TASK DESCRIPTION: Everything in the data below is left aside except the lines from the one containing "Softier Foam" through the one containing "Полтавці можуть придбати зі знижками"; repeat those exactly.

RAW DATA:
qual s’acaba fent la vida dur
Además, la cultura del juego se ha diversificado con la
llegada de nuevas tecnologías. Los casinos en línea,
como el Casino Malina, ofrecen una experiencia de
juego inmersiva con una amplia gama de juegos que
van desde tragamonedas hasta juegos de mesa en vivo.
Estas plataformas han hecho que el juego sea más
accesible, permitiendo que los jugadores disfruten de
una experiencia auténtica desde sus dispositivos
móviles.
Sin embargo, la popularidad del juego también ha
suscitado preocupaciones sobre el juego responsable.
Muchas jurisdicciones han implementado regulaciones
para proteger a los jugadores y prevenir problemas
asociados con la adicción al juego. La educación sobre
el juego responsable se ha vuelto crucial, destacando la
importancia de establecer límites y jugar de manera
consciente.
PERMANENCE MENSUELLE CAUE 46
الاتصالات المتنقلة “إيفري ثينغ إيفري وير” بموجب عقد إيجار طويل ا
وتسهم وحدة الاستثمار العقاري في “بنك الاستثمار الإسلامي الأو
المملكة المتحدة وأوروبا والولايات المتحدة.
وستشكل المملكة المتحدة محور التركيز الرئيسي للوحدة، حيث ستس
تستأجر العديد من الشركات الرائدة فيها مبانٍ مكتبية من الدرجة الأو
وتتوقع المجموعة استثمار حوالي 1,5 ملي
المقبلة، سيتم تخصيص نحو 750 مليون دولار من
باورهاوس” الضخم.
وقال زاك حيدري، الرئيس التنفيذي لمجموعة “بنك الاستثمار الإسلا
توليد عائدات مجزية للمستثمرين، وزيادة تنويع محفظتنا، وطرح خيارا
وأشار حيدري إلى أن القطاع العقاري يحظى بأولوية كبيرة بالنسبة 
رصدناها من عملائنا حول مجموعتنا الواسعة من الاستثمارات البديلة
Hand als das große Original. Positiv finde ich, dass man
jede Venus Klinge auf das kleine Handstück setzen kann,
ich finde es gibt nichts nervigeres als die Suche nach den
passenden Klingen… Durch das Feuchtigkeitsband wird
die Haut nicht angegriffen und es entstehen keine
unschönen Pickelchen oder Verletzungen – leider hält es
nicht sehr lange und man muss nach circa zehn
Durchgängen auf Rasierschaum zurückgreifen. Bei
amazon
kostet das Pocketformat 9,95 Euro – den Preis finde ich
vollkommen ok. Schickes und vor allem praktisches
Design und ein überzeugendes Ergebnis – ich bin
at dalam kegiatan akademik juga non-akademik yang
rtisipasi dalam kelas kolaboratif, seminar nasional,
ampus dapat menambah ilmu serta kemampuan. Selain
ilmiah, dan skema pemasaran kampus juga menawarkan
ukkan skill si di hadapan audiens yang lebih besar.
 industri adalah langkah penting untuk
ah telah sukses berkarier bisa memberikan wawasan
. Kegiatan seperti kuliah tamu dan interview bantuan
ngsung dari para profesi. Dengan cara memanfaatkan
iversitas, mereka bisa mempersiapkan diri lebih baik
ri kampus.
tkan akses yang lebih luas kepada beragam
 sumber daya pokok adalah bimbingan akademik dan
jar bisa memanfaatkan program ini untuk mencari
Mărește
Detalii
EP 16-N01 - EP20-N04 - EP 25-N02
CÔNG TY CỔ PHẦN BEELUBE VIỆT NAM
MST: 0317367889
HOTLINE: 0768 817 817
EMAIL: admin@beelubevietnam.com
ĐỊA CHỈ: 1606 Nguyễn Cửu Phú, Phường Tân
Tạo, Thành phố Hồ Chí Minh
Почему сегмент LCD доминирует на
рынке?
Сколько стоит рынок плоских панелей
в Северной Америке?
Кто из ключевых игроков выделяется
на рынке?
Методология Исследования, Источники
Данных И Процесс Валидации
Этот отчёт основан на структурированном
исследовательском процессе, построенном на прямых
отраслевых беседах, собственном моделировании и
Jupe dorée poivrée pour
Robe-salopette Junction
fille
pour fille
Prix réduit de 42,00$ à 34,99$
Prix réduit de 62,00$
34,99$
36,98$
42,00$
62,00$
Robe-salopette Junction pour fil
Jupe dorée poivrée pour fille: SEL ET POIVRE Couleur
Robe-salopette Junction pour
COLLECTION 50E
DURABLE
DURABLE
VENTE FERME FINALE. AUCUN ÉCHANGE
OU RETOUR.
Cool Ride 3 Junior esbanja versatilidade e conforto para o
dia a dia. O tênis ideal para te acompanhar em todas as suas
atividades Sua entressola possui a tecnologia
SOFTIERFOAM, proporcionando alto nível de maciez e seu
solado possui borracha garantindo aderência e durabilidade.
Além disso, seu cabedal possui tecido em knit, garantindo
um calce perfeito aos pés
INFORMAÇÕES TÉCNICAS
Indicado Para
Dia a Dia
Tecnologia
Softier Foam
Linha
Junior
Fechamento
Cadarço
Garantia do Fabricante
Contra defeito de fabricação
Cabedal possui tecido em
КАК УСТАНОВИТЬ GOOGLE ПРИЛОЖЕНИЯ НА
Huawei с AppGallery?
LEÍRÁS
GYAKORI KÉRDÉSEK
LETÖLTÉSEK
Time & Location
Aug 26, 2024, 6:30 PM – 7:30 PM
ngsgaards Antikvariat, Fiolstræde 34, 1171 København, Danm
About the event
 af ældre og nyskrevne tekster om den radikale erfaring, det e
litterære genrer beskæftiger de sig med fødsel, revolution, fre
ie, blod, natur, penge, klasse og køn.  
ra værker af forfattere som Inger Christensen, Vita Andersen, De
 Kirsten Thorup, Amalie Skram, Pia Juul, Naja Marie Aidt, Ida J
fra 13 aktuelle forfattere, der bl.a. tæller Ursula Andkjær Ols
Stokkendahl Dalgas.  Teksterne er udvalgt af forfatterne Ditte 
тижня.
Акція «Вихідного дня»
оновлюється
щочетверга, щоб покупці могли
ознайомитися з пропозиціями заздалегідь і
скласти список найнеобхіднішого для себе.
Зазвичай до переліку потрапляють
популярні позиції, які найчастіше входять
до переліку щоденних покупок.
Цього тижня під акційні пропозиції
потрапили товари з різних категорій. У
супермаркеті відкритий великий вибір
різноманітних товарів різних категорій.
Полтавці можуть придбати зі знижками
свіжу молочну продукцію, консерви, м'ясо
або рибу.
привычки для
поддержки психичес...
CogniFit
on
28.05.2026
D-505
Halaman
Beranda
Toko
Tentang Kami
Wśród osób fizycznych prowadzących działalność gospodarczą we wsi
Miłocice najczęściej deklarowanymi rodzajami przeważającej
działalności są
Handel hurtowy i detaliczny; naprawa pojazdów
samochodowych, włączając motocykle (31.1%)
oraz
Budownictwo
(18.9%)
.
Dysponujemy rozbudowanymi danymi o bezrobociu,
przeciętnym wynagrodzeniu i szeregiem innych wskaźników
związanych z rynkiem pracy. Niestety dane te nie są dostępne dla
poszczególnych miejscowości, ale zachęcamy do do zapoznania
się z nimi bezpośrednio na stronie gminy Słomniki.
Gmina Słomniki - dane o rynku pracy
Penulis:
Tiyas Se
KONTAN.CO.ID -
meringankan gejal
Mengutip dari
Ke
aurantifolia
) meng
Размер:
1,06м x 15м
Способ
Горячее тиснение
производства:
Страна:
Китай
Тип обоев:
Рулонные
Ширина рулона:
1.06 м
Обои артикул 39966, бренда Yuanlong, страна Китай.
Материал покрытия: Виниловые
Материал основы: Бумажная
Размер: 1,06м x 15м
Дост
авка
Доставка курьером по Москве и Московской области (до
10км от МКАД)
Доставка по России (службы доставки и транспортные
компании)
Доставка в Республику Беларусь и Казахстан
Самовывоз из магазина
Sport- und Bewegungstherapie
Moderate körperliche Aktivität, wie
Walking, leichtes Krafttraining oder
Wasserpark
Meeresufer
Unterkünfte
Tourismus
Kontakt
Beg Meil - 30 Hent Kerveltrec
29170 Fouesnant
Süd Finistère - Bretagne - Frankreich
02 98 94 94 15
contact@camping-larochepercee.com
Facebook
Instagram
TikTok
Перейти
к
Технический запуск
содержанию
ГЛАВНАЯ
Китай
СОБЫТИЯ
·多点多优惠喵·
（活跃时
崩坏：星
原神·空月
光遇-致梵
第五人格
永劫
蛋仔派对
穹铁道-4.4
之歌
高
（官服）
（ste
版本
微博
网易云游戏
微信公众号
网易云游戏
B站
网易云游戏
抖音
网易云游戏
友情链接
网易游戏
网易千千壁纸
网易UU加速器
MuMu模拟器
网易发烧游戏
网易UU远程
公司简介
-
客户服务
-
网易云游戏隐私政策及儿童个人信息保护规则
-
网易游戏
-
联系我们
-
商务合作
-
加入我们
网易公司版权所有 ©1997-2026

TASK ANSWER:
Softier Foam
Linha
Junior
Fechamento
Cadarço
Garantia do Fabricante
Contra defeito de fabricação
Cabedal possui tecido em
КАК УСТАНОВИТЬ GOOGLE ПРИЛОЖЕНИЯ НА
Huawei с AppGallery?
LEÍRÁS
GYAKORI KÉRDÉSEK
LETÖLTÉSEK
Time & Location
Aug 26, 2024, 6:30 PM – 7:30 PM
ngsgaards Antikvariat, Fiolstræde 34, 1171 København, Danm
About the event
 af ældre og nyskrevne tekster om den radikale erfaring, det e
litterære genrer beskæftiger de sig med fødsel, revolution, fre
ie, blod, natur, penge, klasse og køn.  
ra værker af forfattere som Inger Christensen, Vita Andersen, De
 Kirsten Thorup, Amalie Skram, Pia Juul, Naja Marie Aidt, Ida J
fra 13 aktuelle forfattere, der bl.a. tæller Ursula Andkjær Ols
Stokkendahl Dalgas.  Teksterne er udvalgt af forfatterne Ditte 
тижня.
Акція «Вихідного дня»
оновлюється
щочетверга, щоб покупці могли
ознайомитися з пропозиціями заздалегідь і
скласти список найнеобхіднішого для себе.
Зазвичай до переліку потрапляють
популярні позиції, які найчастіше входять
до переліку щоденних покупок.
Цього тижня під акційні пропозиції
потрапили товари з різних категорій. У
супермаркеті відкритий великий вибір
різноманітних товарів різних категорій.
Полтавці можуть придбати зі знижками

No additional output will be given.